The lesson for New Zealand’s liberals is this: it isn’t necessary to trample on the cultural needs of Māori to accomodate the needs of women. Liberalism itself provides tools to reconcile these differences. They just need to be used.

Update 20101018: As usual, Scott Hamilton makes good sense on this topic.

L

The dam breaks

“Where does the political correctness end?”

That’s the question from Michael Laws in response to the shocking news that local Māori are calling for “Rimutaka” to be changed to “Remutaka”. His dire predictions are coming to pass. The savage, foreign spelling of Whanganui has been coercively imposed by the forces of craven self-hating white PC liberality upon the good burghers of Wanganui — sorry, I mean Wonganewy — and now every Māori place-name in the country is going to be similarly stripped of the light patina of civilisation bestowed upon it by the linguistic touch of the God-fearing right-thinking settler.

As local councillor John Tenquist — or should that be Tinquist? — says, it’s always been that way for more than his 76 years, so that’s how it should always be:

What is wrong with the way it is? Once again we are pandering to a minority. We have some European heritage in this country and, rightly or wrongly, it has been Rimutaka for over 150 years, so if it ain’t broken, don’t fix it. The locals on either side of the hill will never change the name from what they have always known.

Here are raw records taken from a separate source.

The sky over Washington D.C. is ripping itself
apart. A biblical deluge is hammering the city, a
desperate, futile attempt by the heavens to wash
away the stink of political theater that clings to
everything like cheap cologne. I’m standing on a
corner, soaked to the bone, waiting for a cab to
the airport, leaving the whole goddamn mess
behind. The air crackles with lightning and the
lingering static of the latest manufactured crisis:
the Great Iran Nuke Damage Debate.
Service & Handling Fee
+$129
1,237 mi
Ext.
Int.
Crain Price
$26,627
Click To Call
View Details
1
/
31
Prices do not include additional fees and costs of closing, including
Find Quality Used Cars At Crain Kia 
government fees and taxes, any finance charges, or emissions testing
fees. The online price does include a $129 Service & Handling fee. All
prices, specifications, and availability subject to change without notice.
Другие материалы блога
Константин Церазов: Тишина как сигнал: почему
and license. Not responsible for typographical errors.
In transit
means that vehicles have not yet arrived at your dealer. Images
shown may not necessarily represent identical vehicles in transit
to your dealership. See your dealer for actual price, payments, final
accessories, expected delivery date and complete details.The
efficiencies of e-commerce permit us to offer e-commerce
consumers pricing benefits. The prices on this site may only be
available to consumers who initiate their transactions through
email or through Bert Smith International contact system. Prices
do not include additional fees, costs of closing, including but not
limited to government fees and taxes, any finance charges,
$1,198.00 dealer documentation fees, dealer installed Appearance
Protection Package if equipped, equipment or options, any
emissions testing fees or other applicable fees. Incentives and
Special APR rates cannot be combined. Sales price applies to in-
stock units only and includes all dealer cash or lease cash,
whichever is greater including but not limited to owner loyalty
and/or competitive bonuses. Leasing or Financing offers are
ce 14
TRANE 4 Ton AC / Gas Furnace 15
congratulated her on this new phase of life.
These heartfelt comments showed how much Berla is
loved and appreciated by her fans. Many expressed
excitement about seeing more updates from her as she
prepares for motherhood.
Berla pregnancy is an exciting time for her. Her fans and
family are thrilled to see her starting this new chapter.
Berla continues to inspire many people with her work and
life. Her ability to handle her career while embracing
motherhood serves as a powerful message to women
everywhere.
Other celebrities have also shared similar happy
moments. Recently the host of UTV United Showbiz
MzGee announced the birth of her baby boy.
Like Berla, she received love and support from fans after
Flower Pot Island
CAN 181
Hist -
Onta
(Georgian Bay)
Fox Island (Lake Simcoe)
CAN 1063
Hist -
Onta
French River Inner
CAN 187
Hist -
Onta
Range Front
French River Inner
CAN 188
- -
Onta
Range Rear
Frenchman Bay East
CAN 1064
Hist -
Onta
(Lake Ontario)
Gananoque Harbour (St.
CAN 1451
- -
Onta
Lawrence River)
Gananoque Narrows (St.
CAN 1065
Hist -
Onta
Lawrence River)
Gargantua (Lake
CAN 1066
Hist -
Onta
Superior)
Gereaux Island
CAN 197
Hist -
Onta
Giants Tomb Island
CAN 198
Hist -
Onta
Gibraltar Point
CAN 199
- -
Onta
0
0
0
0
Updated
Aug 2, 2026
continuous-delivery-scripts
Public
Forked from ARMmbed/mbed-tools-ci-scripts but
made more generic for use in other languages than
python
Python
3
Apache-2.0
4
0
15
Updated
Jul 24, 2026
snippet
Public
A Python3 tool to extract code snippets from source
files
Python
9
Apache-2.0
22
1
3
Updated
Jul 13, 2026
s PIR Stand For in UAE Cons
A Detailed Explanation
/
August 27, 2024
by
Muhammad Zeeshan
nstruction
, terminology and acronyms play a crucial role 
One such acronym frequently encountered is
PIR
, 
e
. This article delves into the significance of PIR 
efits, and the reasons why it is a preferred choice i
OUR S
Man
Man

Of course. Those old people knew what they were doing back then when they changed the name. Wouldn’t have done it without a reason. Back in those days, they knew that eating at the dining table was the final bulwark against the collapse of Western civilisation, betokened nowadays by so much more than the creeping advance of Hori-fied place names. We are losing our grip, little by little. We even have to sing the national anthem in Māori — and the Māori version first, even though they didn’t write it! Our country’s most-trusted citizen and most-decorated war hero is a Māori. We’ve got a Māori flag, a Māori All Black team, and half our goals at the World Cup were scored by a Māori! I fully expect that by the time of the 2014 World Cup we’ll be fielding a team called the All Browns. In the unlikely event that we can qualify, given the well-known lack of footballing skill possessed by those not of European extraction.

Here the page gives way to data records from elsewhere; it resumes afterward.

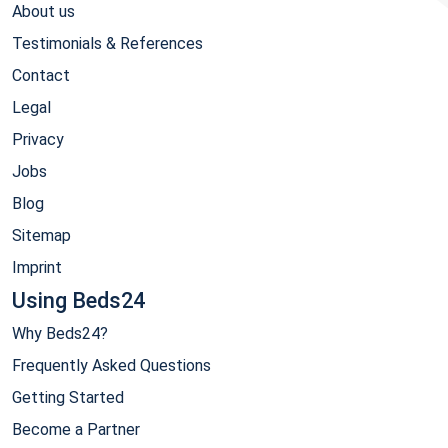
About us
Testimonials & References
Contact
Legal
Privacy
Jobs
Blog
Sitemap
Imprint
Using Beds24
Why Beds24?
Frequently Asked Questions
Getting Started
Become a Partner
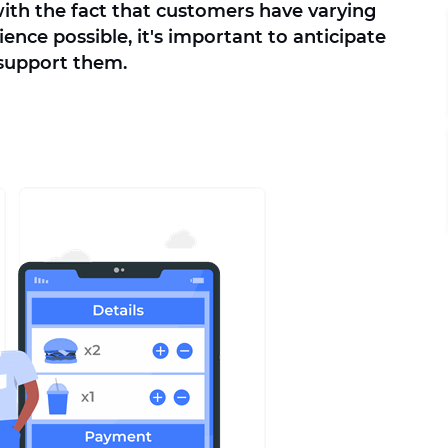
 with the fact that customers have varying
ence possible, it's important to anticipate
 support them.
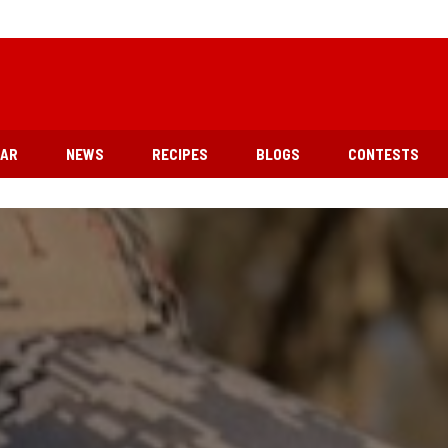
EAR
NEWS
RECIPES
BLOGS
CONTESTS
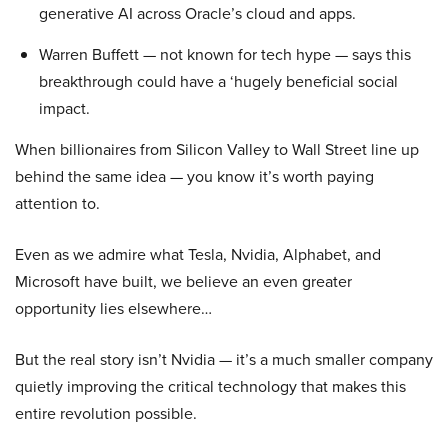
generative AI across Oracle’s cloud and apps.
Warren Buffett — not known for tech hype — says this
breakthrough could have a ‘hugely beneficial social
impact.
When billionaires from Silicon Valley to Wall Street line up
behind the same idea — you know it’s worth paying
attention to.
Even as we admire what Tesla, Nvidia, Alphabet, and
Microsoft have built, we believe an even greater
opportunity lies elsewhere…
But the real story isn’t Nvidia — it’s a much smaller company
quietly improving the critical technology that makes this
entire revolution possible.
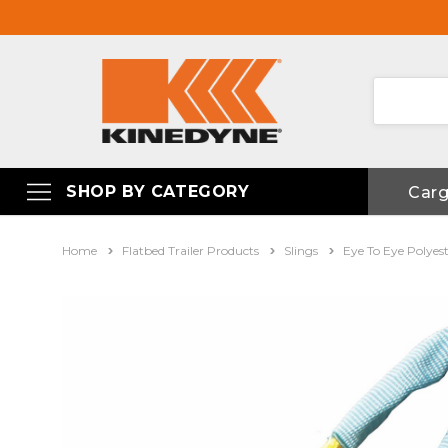
SHOP BY CATEGORY
Car
Home
Flatbed Trailer Products
Slings
Eye To Eye Polyes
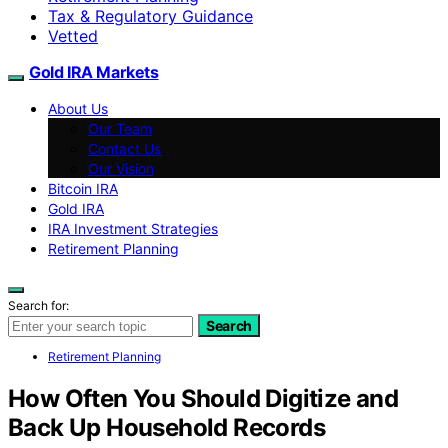
Tax & Regulatory Guidance
Vetted
Gold IRA Markets
About Us
Our Team
Contact Us
Our Vision
Bitcoin IRA
Gold IRA
IRA Investment Strategies
Retirement Planning
Search for:
Search
Retirement Planning
How Often You Should Digitize and
Back Up Household Records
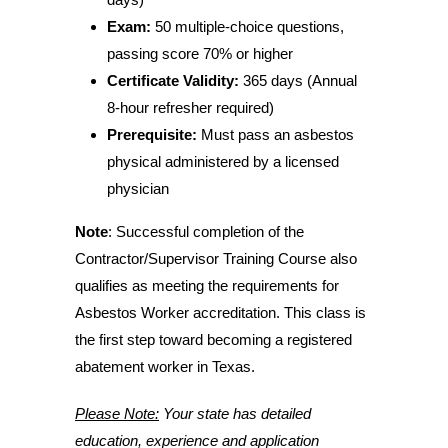
Exam:
50 multiple-choice questions,
passing score 70% or higher
Certificate Validity:
365 days (Annual
8-hour refresher required)
Prerequisite:
Must pass an asbestos
physical administered by a licensed
physician
Note
: Successful completion of the
Contractor/Supervisor Training Course also
qualifies as meeting the requirements for
Asbestos Worker accreditation. This class is
the first step toward becoming a registered
abatement worker in Texas.
Please Note:
Your state has detailed
education, experience and application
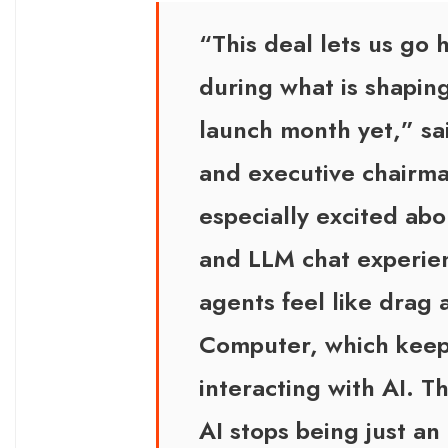
“This deal lets us go
during what is shapin
launch month yet,” sa
and executive chairm
especially excited ab
and LLM chat experien
agents feel like drag
Computer, which keeps
interacting with AI. 
AI stops being just an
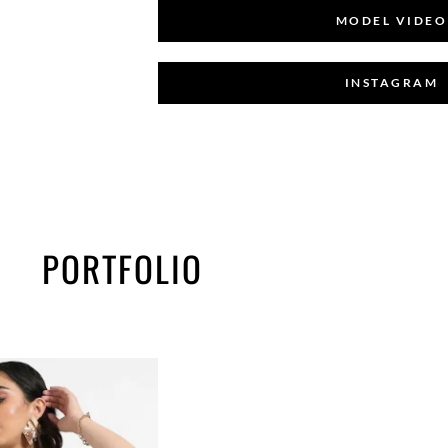
MODEL VIDEO
INSTAGRAM
PORTFOLIO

And would you look at that: Mayor Michael was right all along. Once again, spearheading this frontal assault on all that is right and proper are those bloody river Māoris and their unpronounceable names:

The story behind the area’s name is that a Maori chief, Haunuiananaia, an ancestor of the Te Ati Hau a Paparangi people of the Whanganui region, left his home in southern Taranaki to pursue his errant wife Wairaka, who had run off with a slave.
During his journey, he sat down to rest on a mountain and think about his quest. He named the mountain Remutaka – which means to sit down.

The Mairist Republic of Whanganuistan draws ever closer. And we’re supposed to call the highest peak in the Wellington region after something some savage once sat his arse on?

It’s past time for New Zealand’s downtrodden, powerless, disenfranchised white majority to rise up, and let the clarion cry be heard: “Come and see the violence inherent in the system! Help, help, we’re being repressed!